● TASK DATA
***

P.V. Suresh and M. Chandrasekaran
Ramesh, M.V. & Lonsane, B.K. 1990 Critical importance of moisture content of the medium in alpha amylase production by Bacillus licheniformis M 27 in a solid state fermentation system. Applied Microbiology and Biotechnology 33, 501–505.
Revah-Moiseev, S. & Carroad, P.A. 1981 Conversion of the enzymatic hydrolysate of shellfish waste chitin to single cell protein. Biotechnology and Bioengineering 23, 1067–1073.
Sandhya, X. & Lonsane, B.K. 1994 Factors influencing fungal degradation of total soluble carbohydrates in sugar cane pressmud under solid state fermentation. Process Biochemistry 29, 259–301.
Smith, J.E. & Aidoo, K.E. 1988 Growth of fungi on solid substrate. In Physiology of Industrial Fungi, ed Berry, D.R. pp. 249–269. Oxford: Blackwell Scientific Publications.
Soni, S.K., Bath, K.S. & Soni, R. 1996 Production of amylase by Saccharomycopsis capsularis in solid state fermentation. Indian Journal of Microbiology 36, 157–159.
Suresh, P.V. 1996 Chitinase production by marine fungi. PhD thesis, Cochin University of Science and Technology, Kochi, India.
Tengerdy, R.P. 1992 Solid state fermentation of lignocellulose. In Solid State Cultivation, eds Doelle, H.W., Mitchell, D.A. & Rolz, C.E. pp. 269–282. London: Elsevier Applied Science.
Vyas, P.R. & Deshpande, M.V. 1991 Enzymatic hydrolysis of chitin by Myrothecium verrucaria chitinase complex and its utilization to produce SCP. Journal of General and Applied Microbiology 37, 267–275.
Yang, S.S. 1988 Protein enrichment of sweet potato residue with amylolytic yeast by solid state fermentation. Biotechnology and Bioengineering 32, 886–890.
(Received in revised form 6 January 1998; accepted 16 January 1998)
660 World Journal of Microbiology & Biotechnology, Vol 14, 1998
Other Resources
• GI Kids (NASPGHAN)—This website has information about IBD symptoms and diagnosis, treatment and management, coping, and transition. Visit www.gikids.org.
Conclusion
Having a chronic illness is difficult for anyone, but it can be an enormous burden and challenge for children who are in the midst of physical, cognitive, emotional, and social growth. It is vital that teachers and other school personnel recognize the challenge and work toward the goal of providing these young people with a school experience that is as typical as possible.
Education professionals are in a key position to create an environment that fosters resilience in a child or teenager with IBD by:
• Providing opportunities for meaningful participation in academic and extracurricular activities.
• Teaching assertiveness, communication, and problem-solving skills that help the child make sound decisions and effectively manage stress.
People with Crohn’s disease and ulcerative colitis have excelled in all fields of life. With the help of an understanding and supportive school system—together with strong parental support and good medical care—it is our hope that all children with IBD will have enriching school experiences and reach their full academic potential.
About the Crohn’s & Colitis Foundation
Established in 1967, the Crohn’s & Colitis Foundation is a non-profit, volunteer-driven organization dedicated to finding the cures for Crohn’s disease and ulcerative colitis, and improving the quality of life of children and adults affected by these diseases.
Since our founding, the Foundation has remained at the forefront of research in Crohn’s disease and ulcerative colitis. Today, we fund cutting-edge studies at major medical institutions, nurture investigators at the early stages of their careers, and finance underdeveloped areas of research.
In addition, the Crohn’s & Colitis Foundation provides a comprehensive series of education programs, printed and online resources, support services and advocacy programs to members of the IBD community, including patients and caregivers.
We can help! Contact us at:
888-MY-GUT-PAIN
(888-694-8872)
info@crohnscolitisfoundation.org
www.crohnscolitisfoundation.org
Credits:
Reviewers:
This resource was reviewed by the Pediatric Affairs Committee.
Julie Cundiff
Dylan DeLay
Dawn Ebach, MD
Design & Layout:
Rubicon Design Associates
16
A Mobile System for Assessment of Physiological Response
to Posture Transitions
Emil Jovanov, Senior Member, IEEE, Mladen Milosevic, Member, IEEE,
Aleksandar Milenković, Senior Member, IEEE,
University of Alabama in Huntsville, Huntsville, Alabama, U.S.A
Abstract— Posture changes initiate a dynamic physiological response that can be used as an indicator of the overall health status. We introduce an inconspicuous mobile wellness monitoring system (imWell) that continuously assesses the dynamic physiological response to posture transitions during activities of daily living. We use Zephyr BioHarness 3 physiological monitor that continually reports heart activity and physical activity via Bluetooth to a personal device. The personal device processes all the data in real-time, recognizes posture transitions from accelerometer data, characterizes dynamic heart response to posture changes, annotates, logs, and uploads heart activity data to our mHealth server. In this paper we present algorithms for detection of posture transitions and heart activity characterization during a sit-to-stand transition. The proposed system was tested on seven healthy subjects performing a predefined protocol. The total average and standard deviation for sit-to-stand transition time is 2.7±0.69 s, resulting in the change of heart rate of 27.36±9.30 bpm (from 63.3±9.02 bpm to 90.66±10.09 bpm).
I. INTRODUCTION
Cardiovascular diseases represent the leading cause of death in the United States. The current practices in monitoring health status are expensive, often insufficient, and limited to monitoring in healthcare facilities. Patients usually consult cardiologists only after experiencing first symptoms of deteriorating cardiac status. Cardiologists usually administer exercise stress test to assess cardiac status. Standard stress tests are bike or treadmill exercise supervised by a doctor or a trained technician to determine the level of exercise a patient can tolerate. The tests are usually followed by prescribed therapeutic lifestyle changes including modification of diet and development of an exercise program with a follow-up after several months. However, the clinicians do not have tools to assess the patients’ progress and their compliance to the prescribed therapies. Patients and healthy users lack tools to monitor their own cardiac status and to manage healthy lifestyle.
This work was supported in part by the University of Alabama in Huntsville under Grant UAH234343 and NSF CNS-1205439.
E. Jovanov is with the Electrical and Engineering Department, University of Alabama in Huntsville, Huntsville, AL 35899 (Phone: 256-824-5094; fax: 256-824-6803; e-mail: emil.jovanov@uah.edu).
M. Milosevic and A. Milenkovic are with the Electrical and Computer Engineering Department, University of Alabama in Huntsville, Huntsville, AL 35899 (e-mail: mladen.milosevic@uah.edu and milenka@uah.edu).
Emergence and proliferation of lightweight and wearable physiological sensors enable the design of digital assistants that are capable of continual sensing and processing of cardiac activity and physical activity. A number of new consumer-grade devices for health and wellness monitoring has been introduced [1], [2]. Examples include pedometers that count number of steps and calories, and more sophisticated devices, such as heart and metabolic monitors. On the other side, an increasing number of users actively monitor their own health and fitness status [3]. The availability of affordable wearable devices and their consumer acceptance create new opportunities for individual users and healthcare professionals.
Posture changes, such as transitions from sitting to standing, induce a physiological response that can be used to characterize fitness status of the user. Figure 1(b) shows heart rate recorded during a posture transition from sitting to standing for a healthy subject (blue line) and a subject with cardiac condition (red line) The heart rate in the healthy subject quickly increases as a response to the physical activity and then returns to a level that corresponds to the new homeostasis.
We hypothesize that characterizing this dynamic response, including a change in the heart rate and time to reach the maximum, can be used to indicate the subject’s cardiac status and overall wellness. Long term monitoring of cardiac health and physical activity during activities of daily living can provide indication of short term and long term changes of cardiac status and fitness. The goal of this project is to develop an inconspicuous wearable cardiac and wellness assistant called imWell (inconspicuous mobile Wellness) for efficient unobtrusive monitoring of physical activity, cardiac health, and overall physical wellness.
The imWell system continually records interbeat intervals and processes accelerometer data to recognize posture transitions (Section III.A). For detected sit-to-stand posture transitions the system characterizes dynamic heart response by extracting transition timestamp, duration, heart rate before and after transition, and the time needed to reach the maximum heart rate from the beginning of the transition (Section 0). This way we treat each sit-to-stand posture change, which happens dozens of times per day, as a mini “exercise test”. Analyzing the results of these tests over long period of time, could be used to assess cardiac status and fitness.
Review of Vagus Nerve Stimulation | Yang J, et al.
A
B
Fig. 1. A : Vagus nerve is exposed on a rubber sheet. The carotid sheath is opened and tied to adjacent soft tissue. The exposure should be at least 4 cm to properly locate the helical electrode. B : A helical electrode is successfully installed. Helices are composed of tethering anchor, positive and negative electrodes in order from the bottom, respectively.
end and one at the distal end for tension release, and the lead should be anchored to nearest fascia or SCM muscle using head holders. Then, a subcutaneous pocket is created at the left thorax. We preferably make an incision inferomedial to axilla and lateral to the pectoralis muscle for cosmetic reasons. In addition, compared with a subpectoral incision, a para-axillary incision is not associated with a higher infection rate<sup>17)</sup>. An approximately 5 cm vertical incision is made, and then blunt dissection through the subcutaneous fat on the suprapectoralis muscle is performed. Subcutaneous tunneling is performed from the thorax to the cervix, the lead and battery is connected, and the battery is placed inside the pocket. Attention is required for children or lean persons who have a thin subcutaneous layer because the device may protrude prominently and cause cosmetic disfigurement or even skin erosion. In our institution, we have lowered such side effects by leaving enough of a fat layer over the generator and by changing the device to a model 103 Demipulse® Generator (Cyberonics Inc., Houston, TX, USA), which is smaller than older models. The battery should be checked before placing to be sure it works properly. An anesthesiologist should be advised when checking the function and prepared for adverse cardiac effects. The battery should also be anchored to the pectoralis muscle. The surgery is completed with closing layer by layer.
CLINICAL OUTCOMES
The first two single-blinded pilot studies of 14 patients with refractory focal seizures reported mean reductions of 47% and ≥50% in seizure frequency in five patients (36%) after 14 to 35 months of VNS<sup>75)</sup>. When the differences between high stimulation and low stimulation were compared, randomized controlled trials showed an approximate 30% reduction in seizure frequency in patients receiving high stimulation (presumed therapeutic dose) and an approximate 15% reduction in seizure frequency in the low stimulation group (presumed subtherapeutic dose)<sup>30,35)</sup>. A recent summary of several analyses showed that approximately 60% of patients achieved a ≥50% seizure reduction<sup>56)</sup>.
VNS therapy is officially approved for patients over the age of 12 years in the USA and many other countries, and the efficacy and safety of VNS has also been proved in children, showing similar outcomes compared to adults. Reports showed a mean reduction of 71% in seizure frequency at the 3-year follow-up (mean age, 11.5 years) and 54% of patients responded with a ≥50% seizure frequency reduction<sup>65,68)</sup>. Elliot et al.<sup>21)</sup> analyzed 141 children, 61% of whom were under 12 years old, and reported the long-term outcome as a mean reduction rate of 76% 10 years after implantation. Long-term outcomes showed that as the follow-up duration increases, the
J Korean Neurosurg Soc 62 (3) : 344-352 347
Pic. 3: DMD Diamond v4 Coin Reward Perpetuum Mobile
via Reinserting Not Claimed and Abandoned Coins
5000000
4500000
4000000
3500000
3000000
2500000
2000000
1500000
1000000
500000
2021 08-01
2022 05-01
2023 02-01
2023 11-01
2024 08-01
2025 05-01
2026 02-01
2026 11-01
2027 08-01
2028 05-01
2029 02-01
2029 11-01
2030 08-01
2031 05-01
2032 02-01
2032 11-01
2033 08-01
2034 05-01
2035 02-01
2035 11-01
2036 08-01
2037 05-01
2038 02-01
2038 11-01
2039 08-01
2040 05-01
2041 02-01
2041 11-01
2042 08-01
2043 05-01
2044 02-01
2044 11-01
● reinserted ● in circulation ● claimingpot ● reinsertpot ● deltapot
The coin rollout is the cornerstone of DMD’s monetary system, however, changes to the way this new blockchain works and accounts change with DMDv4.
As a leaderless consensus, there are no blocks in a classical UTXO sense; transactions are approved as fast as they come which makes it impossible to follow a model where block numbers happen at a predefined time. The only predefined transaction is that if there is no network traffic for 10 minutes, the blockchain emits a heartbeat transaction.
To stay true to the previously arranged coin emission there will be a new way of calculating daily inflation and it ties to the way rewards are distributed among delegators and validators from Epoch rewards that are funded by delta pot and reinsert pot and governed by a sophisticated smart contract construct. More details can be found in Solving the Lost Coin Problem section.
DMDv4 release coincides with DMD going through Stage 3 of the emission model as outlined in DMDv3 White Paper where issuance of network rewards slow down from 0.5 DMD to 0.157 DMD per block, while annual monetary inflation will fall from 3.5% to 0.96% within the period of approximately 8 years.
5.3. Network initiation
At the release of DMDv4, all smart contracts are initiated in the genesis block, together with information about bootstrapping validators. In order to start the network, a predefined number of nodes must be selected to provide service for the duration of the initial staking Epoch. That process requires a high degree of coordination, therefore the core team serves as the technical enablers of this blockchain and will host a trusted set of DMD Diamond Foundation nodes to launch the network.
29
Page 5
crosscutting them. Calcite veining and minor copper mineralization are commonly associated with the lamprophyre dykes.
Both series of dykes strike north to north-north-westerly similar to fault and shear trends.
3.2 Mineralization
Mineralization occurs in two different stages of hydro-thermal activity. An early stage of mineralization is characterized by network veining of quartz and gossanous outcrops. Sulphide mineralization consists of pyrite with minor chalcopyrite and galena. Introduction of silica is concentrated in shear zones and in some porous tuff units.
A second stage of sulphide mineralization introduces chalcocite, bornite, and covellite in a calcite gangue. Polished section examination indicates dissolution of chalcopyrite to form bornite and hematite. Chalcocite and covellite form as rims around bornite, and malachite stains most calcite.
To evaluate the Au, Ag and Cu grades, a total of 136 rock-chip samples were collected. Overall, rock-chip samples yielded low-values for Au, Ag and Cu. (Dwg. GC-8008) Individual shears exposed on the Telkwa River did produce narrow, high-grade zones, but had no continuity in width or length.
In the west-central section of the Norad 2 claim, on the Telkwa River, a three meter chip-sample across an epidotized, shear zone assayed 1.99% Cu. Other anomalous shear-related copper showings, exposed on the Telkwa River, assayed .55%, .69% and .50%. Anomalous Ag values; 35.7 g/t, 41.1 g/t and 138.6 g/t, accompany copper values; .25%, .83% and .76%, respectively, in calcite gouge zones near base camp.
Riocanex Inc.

***

● WHAT THE EXERCISE ASKS
Write out each line above containing "Department".

● RESPONSE AREA
E. Jovanov is with the Electrical and Engineering Department, University of Alabama in Huntsville, Huntsville, AL 35899 (Phone: 256-824-5094; fax: 256-824-6803; e-mail: emil.jovanov@uah.edu).
M. Milosevic and A. Milenkovic are with the Electrical and Computer Engineering Department, University of Alabama in Huntsville, Huntsville, AL 35899 (e-mail: mladen.milosevic@uah.edu and milenka@uah.edu).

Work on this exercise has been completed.